_TASK BRIEF_
Among the lines below, a stretch begins at the one with "22: (264, 368, 0.97)" and ends at the one with "58: (435, 532, 2.66)". Repeat that stretch exactly, ends included.

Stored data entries
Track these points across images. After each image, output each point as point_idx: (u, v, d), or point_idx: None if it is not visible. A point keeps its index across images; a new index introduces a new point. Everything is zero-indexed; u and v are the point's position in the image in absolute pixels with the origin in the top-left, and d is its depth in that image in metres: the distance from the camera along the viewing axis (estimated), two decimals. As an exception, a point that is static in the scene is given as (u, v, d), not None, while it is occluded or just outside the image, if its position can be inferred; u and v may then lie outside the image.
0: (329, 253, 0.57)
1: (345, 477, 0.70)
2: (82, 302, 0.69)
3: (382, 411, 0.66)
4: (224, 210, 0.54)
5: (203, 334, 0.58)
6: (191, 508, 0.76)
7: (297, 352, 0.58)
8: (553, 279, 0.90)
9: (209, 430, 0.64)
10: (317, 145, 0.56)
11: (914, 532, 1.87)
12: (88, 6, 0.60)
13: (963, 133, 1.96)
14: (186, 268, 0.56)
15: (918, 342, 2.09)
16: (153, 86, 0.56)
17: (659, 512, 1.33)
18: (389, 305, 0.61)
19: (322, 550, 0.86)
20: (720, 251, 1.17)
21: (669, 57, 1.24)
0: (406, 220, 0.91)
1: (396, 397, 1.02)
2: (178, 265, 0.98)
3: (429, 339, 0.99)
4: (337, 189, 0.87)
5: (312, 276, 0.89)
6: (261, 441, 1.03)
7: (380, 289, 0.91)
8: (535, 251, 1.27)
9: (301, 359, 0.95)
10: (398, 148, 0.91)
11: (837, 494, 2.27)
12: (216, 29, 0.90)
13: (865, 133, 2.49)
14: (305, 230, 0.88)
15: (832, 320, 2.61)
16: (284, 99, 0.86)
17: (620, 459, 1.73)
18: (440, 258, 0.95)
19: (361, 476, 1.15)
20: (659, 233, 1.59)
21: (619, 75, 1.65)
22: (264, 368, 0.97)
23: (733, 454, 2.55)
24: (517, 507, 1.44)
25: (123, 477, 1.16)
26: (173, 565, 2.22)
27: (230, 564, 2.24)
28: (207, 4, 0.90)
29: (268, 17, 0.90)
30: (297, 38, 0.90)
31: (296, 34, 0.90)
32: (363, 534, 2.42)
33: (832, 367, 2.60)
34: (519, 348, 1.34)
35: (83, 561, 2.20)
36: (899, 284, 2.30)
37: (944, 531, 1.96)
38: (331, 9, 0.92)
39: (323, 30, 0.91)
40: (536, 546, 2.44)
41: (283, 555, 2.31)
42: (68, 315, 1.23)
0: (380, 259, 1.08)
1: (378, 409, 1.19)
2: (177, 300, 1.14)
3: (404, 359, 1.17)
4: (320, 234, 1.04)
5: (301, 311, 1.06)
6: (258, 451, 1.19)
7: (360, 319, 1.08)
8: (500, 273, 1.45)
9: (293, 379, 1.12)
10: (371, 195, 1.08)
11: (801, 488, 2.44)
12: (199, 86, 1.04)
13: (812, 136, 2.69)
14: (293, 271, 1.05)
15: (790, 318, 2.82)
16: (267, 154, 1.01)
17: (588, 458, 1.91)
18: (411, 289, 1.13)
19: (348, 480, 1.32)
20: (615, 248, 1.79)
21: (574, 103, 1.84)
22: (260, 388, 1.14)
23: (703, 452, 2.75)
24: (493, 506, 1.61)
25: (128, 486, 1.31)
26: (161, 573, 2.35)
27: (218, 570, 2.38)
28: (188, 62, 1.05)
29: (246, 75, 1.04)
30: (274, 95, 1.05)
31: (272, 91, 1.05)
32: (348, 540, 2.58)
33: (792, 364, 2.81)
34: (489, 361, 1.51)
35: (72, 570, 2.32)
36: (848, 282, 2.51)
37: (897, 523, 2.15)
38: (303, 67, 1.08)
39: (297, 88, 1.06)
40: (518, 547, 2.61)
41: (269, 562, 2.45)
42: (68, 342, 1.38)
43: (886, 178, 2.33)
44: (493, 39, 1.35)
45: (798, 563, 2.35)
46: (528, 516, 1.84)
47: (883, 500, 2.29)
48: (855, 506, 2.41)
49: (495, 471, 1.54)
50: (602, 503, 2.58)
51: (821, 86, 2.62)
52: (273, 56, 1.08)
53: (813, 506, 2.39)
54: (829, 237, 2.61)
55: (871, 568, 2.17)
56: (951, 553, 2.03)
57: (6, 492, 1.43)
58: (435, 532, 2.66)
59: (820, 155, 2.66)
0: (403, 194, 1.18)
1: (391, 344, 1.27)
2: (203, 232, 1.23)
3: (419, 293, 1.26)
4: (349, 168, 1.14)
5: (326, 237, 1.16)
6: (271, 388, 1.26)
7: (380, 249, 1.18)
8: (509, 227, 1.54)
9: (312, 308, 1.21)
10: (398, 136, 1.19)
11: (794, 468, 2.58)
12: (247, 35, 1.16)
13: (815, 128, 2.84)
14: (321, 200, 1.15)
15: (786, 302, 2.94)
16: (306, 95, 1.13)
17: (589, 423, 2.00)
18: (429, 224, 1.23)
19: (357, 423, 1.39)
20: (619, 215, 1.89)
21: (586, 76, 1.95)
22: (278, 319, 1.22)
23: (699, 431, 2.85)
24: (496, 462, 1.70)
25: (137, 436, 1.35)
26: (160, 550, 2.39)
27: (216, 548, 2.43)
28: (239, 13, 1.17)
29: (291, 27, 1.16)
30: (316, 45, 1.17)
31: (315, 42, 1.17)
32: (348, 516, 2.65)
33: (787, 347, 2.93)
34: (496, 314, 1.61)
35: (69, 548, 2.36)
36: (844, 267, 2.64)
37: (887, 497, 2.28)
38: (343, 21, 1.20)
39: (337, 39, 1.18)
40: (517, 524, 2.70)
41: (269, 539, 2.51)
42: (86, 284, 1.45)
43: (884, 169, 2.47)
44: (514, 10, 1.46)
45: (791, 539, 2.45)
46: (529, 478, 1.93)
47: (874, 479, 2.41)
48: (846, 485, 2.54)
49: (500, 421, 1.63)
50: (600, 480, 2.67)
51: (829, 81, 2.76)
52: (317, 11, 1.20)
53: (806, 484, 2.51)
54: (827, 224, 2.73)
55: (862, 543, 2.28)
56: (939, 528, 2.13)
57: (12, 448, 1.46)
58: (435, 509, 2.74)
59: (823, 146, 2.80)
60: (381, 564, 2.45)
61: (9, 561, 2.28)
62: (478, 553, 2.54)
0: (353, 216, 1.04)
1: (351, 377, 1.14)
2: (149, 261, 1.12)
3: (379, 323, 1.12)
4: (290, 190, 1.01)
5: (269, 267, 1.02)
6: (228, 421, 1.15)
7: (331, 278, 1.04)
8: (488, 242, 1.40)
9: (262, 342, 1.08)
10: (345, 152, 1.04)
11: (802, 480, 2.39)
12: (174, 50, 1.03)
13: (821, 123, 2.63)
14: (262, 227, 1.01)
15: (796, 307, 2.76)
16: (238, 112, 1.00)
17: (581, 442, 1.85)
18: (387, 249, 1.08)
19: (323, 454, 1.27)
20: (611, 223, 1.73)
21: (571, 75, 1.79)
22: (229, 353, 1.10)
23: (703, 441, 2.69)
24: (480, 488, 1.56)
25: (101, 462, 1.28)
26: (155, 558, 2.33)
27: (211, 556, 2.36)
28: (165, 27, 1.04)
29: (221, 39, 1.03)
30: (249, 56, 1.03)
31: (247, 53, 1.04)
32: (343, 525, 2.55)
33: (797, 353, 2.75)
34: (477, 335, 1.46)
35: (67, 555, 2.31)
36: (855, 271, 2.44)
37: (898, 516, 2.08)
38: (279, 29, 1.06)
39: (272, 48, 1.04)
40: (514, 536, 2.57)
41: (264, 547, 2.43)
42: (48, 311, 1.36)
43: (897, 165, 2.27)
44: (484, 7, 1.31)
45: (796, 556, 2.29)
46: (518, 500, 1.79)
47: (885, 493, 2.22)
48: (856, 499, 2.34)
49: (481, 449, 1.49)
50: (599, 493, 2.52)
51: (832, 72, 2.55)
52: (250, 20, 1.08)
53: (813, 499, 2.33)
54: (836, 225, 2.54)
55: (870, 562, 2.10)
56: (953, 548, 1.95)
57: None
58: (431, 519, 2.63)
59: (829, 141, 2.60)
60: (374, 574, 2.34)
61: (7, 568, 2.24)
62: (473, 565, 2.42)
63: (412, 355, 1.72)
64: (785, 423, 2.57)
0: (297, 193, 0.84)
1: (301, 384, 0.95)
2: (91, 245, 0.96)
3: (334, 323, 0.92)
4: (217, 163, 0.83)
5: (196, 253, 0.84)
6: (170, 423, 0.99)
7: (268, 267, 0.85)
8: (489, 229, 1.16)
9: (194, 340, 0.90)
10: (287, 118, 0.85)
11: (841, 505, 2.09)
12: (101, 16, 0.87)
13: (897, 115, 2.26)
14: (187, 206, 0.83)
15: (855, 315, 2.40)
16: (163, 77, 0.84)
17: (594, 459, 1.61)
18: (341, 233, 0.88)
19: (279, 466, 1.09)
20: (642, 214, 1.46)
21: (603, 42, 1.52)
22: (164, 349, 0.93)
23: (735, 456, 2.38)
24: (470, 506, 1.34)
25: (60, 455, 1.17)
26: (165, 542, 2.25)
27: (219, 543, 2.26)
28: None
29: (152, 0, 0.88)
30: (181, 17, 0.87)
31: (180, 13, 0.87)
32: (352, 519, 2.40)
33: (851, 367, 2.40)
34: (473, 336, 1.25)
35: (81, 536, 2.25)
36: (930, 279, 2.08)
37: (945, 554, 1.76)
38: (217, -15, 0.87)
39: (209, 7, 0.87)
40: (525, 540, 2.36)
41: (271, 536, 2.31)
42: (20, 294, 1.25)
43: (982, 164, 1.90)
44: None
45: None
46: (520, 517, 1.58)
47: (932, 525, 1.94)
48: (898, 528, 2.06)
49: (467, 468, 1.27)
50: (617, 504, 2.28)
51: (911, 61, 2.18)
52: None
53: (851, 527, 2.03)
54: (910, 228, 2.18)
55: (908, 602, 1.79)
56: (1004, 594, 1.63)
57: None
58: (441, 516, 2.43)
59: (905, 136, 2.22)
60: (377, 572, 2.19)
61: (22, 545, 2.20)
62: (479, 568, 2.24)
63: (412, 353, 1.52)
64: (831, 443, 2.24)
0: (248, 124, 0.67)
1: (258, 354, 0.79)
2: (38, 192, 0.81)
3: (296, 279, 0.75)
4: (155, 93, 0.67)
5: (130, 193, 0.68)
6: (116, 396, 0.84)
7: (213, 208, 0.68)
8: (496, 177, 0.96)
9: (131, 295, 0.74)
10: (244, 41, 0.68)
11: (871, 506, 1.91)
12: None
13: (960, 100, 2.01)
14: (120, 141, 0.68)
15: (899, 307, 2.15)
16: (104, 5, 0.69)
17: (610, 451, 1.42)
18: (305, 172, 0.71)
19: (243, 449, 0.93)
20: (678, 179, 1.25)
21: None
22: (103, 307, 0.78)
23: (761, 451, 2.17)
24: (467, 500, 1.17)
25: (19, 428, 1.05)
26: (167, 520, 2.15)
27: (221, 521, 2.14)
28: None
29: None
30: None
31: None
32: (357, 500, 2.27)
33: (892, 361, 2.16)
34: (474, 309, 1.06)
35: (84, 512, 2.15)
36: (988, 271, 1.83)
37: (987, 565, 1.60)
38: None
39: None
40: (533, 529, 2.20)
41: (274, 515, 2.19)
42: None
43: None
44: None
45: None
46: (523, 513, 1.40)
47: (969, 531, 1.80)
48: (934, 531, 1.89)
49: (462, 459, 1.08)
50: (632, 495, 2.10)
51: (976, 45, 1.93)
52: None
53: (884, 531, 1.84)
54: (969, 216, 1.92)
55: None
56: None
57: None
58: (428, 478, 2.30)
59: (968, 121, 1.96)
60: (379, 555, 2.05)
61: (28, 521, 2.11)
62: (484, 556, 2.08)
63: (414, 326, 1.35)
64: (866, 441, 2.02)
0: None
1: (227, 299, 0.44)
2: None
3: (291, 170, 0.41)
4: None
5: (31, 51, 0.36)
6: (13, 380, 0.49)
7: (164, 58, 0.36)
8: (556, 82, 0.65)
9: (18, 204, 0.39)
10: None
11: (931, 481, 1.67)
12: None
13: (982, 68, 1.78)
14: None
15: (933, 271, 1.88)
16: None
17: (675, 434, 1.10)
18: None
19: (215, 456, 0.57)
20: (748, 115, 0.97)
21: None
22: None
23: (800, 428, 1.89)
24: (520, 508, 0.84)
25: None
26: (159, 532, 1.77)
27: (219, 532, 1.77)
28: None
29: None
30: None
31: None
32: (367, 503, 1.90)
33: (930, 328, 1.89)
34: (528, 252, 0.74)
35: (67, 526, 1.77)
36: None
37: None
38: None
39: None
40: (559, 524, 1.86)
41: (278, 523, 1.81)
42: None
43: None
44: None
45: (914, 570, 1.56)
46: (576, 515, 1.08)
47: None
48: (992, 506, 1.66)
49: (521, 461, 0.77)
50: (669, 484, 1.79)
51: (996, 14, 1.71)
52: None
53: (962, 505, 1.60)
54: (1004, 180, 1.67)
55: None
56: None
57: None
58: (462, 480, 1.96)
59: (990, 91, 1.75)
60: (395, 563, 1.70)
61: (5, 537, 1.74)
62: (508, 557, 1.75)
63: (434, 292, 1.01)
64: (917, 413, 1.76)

_YOUR SOLUTION_
22: (264, 368, 0.97)
23: (733, 454, 2.55)
24: (517, 507, 1.44)
25: (123, 477, 1.16)
26: (173, 565, 2.22)
27: (230, 564, 2.24)
28: (207, 4, 0.90)
29: (268, 17, 0.90)
30: (297, 38, 0.90)
31: (296, 34, 0.90)
32: (363, 534, 2.42)
33: (832, 367, 2.60)
34: (519, 348, 1.34)
35: (83, 561, 2.20)
36: (899, 284, 2.30)
37: (944, 531, 1.96)
38: (331, 9, 0.92)
39: (323, 30, 0.91)
40: (536, 546, 2.44)
41: (283, 555, 2.31)
42: (68, 315, 1.23)
0: (380, 259, 1.08)
1: (378, 409, 1.19)
2: (177, 300, 1.14)
3: (404, 359, 1.17)
4: (320, 234, 1.04)
5: (301, 311, 1.06)
6: (258, 451, 1.19)
7: (360, 319, 1.08)
8: (500, 273, 1.45)
9: (293, 379, 1.12)
10: (371, 195, 1.08)
11: (801, 488, 2.44)
12: (199, 86, 1.04)
13: (812, 136, 2.69)
14: (293, 271, 1.05)
15: (790, 318, 2.82)
16: (267, 154, 1.01)
17: (588, 458, 1.91)
18: (411, 289, 1.13)
19: (348, 480, 1.32)
20: (615, 248, 1.79)
21: (574, 103, 1.84)
22: (260, 388, 1.14)
23: (703, 452, 2.75)
24: (493, 506, 1.61)
25: (128, 486, 1.31)
26: (161, 573, 2.35)
27: (218, 570, 2.38)
28: (188, 62, 1.05)
29: (246, 75, 1.04)
30: (274, 95, 1.05)
31: (272, 91, 1.05)
32: (348, 540, 2.58)
33: (792, 364, 2.81)
34: (489, 361, 1.51)
35: (72, 570, 2.32)
36: (848, 282, 2.51)
37: (897, 523, 2.15)
38: (303, 67, 1.08)
39: (297, 88, 1.06)
40: (518, 547, 2.61)
41: (269, 562, 2.45)
42: (68, 342, 1.38)
43: (886, 178, 2.33)
44: (493, 39, 1.35)
45: (798, 563, 2.35)
46: (528, 516, 1.84)
47: (883, 500, 2.29)
48: (855, 506, 2.41)
49: (495, 471, 1.54)
50: (602, 503, 2.58)
51: (821, 86, 2.62)
52: (273, 56, 1.08)
53: (813, 506, 2.39)
54: (829, 237, 2.61)
55: (871, 568, 2.17)
56: (951, 553, 2.03)
57: (6, 492, 1.43)
58: (435, 532, 2.66)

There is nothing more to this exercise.